I'd like to a follow up question to this question related to merging fastq files for ChIP-seq.
Let's assume we have one sample library that is re-sequenced two or three times in order to achieve a desired read coverage. The resulting output of the sequencing is 2 or 3 fastq files for one individual sample.
If one has to mark duplicates (for example using Picard's MarkDuplicates) should the sub-samples be merged at the fastq level or at the bam file level (post alignment) after flagging duplicates before the merge?
If one takes the 2-3 sub-fastq files align them and then mark the duplicates in the bam files if the sequencing is shallow one could end up with not calling reads that are actually PCR duplicates of the library preparation. While in the other scenario, a fastq merge might result in reads to be marked as "duplicates" just because they appear 2-3 times, but maybe that read is a single reads that I sequenced 2-3 times, individually in each run.

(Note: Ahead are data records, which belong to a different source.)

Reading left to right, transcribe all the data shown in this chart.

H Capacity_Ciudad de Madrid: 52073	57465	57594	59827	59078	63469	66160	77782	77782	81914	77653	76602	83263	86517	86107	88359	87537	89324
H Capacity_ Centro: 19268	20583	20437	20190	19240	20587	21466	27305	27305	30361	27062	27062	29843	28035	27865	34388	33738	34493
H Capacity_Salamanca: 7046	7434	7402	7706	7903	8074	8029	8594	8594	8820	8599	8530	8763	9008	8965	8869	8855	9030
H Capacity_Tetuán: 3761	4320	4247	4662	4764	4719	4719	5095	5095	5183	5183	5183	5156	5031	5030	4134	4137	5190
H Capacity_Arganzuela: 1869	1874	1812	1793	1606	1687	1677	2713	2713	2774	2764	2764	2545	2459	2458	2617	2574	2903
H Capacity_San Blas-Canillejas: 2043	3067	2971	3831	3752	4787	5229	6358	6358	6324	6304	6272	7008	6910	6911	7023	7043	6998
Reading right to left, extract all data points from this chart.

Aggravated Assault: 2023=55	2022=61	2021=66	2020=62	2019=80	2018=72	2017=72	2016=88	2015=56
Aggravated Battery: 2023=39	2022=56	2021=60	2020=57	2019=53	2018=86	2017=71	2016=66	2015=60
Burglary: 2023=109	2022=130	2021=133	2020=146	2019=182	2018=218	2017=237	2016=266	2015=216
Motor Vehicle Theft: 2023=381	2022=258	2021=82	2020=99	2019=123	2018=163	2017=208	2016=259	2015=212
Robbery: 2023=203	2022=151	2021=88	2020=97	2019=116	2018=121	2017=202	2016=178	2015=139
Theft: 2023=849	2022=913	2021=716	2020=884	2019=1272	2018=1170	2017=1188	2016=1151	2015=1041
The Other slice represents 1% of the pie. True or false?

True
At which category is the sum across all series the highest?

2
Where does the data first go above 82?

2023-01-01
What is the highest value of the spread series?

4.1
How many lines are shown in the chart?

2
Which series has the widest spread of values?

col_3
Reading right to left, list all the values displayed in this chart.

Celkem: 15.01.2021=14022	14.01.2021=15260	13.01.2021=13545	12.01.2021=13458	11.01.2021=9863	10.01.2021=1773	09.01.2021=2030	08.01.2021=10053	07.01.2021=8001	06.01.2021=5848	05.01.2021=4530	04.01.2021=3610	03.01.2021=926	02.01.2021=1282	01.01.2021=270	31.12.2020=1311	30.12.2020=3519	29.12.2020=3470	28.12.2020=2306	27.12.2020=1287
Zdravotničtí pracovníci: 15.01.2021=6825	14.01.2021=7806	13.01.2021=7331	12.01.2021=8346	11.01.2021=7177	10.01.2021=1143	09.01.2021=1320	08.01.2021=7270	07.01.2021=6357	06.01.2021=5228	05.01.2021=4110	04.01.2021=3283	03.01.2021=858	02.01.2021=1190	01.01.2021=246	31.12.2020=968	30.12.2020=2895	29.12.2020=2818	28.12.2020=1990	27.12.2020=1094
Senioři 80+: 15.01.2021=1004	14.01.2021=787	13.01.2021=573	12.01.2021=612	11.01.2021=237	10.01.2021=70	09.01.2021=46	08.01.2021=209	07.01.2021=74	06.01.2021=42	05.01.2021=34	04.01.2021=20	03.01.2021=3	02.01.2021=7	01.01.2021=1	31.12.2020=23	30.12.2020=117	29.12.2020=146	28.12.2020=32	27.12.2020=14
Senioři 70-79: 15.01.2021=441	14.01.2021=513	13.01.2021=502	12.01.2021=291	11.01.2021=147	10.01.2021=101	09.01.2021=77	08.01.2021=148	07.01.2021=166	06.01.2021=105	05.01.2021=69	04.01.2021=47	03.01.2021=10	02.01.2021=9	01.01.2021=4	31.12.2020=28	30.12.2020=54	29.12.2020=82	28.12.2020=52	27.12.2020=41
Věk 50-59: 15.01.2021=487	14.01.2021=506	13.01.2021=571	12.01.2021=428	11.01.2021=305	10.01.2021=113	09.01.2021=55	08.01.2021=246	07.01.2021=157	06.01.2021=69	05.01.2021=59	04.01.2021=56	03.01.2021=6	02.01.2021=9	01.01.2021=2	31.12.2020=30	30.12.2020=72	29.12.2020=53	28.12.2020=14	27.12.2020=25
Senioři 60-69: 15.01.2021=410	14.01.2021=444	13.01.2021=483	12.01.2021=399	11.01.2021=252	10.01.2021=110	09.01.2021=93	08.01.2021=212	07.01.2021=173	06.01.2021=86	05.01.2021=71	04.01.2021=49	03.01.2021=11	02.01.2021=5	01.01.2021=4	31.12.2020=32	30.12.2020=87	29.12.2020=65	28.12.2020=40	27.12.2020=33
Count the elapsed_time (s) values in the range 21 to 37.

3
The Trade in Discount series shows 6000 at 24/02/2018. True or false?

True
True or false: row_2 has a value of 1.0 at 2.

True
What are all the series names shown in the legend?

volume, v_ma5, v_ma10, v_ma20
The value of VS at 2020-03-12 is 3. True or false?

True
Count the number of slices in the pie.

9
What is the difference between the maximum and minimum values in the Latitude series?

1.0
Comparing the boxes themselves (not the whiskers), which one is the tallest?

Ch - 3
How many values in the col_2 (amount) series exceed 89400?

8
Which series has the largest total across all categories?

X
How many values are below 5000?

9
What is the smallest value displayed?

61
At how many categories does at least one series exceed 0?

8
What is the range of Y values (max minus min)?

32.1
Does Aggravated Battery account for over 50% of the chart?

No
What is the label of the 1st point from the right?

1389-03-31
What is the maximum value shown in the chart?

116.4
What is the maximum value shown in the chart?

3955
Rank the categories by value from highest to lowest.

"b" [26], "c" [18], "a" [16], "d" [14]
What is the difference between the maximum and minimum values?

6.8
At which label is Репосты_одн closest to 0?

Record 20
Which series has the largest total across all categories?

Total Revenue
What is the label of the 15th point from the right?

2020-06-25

My point is that I would expect this 2 different approached to lead to different outcomes. Probably this is a negligible effect in a overall analysis, but maybe it might actually have an impact in certain biological conditions (I'm thinking of heterochromatin silencing of repeat elements in the genome). I'm going to try it out as soon as I have a change, but I was wondering if this was discussed already somewhere else (I couldn't find much relevant) or if someone has some ideas on how to tackle this.
Let's assume that the reads are 50bp single end.